Sunday, August 13, 2017

THE TRUE PERCEPTION




SWAMIJI'S TIME - J.K. SIVAN

THE TRUE PERCEPTION

I remember a story told by Prof. Max Müller. It is an old Greek story.

A Brahmin visited Socrates in Athens. They were talking.
"What is the highest knowledge?" asked the Brahmin
"To know man is the end and aim of all knowledge." -Socrates.
"But how can you know man without knowing God?" asked the Brahmin.

The Greek side is represented by modern Europe,and insisted upon the knowledge of man; the Indian side, mostly represented by the old religions of the world, insisted upon the knowledge of God.

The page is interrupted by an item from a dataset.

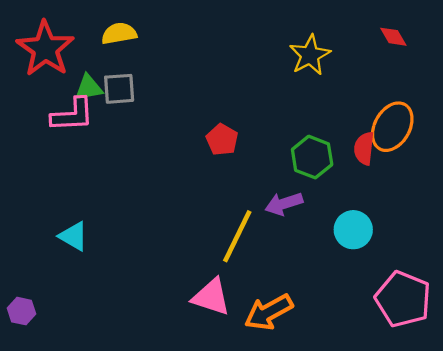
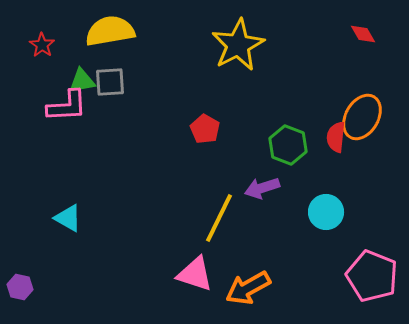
yellow semicircle: (119, 33) -> (110, 31), size x1.5
red star: (45, 49) -> (42, 45), size x0.5
yellow star: (310, 55) -> (238, 45), moved, size x1.4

One sees God in nature, and the other sees nature in God.
To us, at the present time, perhaps, has been given the privilege of standing aside from both these aspects, and taking an impartial view of the whole. This is a fact that variation exists, and so it must, if life is to be. This is also a fact that in and through these variations unity must be perceived. This is a fact that God is perceived in nature. But it is also a fact that nature is perceived in God. The knowledge of man is the highest knowledge, and only by knowing man, can we know God. This is also a fact that the knowledge of God is the highest knowledge, and knowing God alone we can know man. Apparently contradictory though these statements may appear, they are the necessity of human nature. The whole universe is a play of unity in variety, and of variety in unity. The whole universe is a play of differentiation and oneness; the whole universe is a play of the finite in the Infinite. We cannot take one without granting the other. But we cannot take them both as facts of the same perception, as facts of the same experience; yet in this way it will always go on.